For wedding cakes, the average price in Dallas is $2-3.50 per slice. For an average-sized wedding of 100 guests, that a $200-350 sale. Sorry to burden your religious principles by having to write “Adam and Steve” rather than “Adam and Eve,” to put it in words you’ve repeated so many times you’ve become a boring cliché. And the gays don’t like to skimp. I think the average cake sale will be higher than that.

Then there are those homophobic, racist, anti-Semitic wedding photographers. Photographers get a little trickier, and it has nothing to do with their religious beliefs. The photographer will actually be at the event.

At an interracial or black wedding, the couple wouldn’t want a photographer who despises them. Photography is an art and it will show in the finished product with lousy photographs. A Jewish or interfaith couple wouldn’t want a photographer spewing anti-Semitic rants at the guests or one who didn’t understand and embrace the customs.

A Jewish couple wants a great photograph of breaking the glass and needs the photographer to know that when everyone dances around the couple and parents hoisted on chairs, it is a big deal. The photographer needs to know how to get the memorable shots.

Same thing at a same-sex wedding. In states that have marriage equality, photographers have learned that shooting a same-sex wedding is its own art form. One groom won’t be coyly posed on the other groom’s lap. Nor will one throw the bouquet. There may not be bridesmaids wearing gowns designed to make an ugly bride look better, but there may be a whole bevy of groomslesbians. Two women may both be wearing dresses. One or both may be in tuxedos. Its just formal wear. No need to freak out.

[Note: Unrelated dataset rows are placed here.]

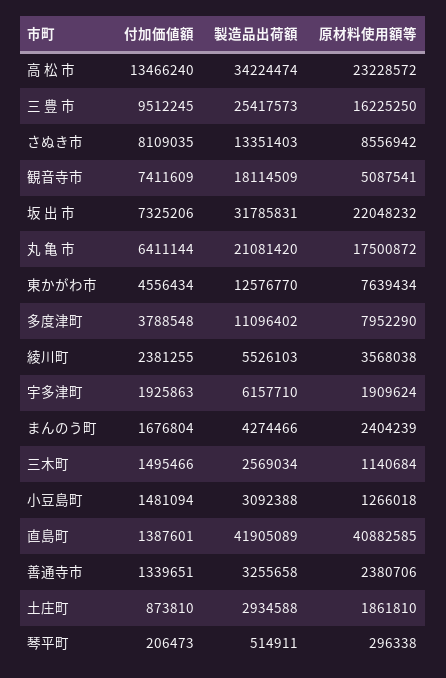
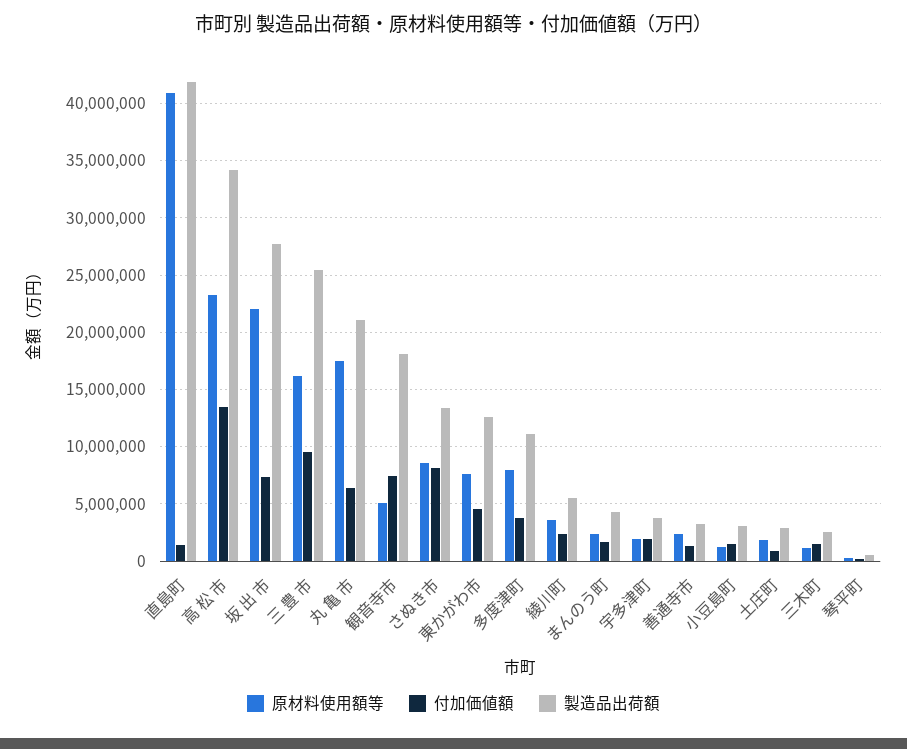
  {
    "付加価値額": {
      "高 松 市": 13466240,
      "三 豊 市": 9512245,
      "さぬき市": 8109035,
      "観音寺市": 7411609,
      "坂 出 市": 7325206,
      "丸 亀 市": 6411144,
      "東かがわ市": 4556434,
      "多度津町": 3788548,
      "綾川町": 2381255,
      "宇多津町": 1925863,
      "まんのう町": 1676804,
      "三木町": 1495466,
      "小豆島町": 1481094,
      "直島町": 1387601,
      "善通寺市": 1339651,
      "土庄町": 873810,
      "琴平町": 206473
    },
    "製造品出荷額": {
      "高 松 市": 34224474,
      "三 豊 市": 25417573,
      "さぬき市": 13351403,
      "観音寺市": 18114509,
-     "坂 出 市": 31785831,
+     "坂 出 市": 28000000,
      "丸 亀 市": 21081420,
      "東かがわ市": 12576770,
      "多度津町": 11096402,
      "綾川町": 5526103,
-     "宇多津町": 6157710,
+     "宇多津町": 4000000,
      "まんのう町": 4274466,
      "三木町": 2569034,
      "小豆島町": 3092388,
      "直島町": 41905089,
      "善通寺市": 3255658,
      "土庄町": 2934588,
      "琴平町": 514911
    },
    "原材料使用額等": {
      "高 松 市": 23228572,
      "三 豊 市": 16225250,
      "さぬき市": 8556942,
      "観音寺市": 5087541,
      "坂 出 市": 22048232,
      "丸 亀 市": 17500872,
      "東かがわ市": 7639434,
      "多度津町": 7952290,
      "綾川町": 3568038,
      "宇多津町": 1909624,
      "まんのう町": 2404239,
      "三木町": 1140684,
      "小豆島町": 1266018,
      "直島町": 40882585,
      "善通寺市": 2380706,
      "土庄町": 1861810,
      "琴平町": 296338
    }
  }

For a photographer looking to avoid weddings between same-sex couples, there are easy and polite ways to avoid them. It’ll take some work and something called courtesy. These suggestions won’t work for someone looking to start screaming, “I’m Christian and I’m being discriminated against because you’re getting married. It’s the same thing as the Holocaust.”

Here’s how to do what you’re comfortable doing in a way that insults no one and avoids charges of discrimination.

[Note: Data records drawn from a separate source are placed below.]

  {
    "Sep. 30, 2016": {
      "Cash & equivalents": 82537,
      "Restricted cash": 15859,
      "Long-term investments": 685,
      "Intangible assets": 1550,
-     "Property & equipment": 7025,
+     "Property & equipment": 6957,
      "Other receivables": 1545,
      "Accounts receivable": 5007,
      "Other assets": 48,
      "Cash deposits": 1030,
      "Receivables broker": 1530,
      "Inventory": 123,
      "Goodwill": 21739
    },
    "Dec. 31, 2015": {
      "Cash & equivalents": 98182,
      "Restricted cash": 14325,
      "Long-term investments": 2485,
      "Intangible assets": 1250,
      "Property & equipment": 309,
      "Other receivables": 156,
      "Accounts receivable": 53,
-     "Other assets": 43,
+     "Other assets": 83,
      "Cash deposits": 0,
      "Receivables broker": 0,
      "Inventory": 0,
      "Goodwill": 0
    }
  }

“I have no experience doing same-sex weddings,” a photographer might say, honestly.

“Thanks for letting us know,” the gay or lesbian couple should respond and look for someone who does have experience or is eager to gain that experience. The couple will be happier with the results. The unwilling photographer will lose out on a big, new market.

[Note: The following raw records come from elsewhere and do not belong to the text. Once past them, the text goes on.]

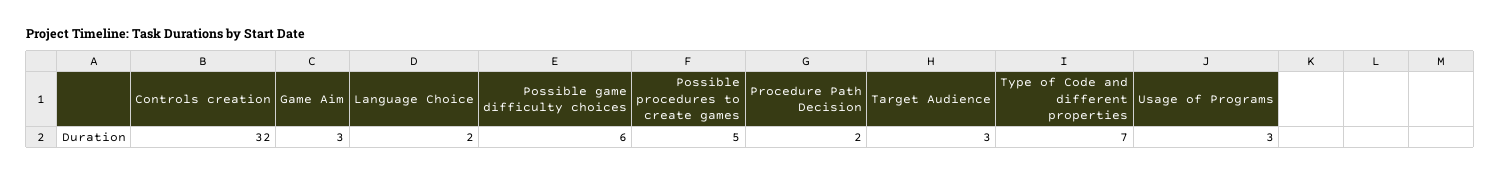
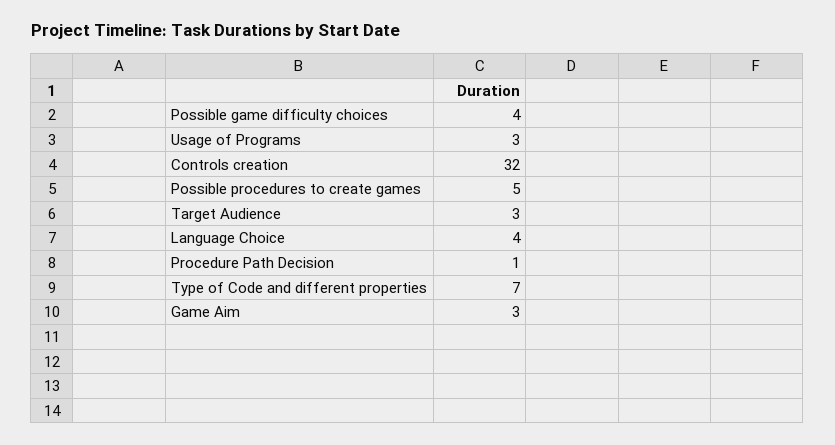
  {
    "Controls creation": 32,
    "Game Aim": 3,
-   "Language Choice": 2,
+   "Language Choice": 4,
-   "Possible game difficulty choices": 6,
+   "Possible game difficulty choices": 4,
    "Possible procedures to create games": 5,
-   "Procedure Path Decision": 2,
+   "Procedure Path Decision": 1,
    "Target Audience": 3,
    "Type of Code and different properties": 7,
    "Usage of Programs": 3
  }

Or the photographer might say, “Oooo, June 14 you say? I’m sorry, I’m booked for every weekend in June next year.”

That photographer was polite and avoided covering something that will be uncomfortable for him or her. The gay or lesbian couple finds someone who wants the business. Everyone’s happy. No one is charging discrimination. No one’s religious convictions are violated.

Do these versions of politeness cover up bigotry? I’m not sure they really do, because I don’t think any homophobic baker, florist or photographer will be able to use them. They’re so blinded by the idea that somehow my civil wedding, which will allow me to file joint taxes with Brian, add him to health insurance policy entirely at my cost if we decide to do so and about 1,000 other special rights heterosexual couples have always enjoyed, interferes with their Christianity demeans and degrades their own religion.

It can’t be on religious grounds that they actually object, unless they’re saying they object to Jewish religious practice. Nothing changes in Judaism. Our rabbis continue performing weddings for same-sex couples, and Israel continues to recognize our marriages.

As one last desperate measure, I have another way to avoid lawsuits and embarrassment for those good Christian bakers, florists and photographers.

If any and all homophobic wedding-related businesses — and that includes venues, restaurants and homophobic Indiana-style pizzerias — will leave their company information here, we’ll make sure a list of those wedding-service providers in the Dallas area who do not want to participate in our joyous occasions is widely distributed. As a caution, some straight people may not want to deal with you either, but why would you want anything to do with those heathens either?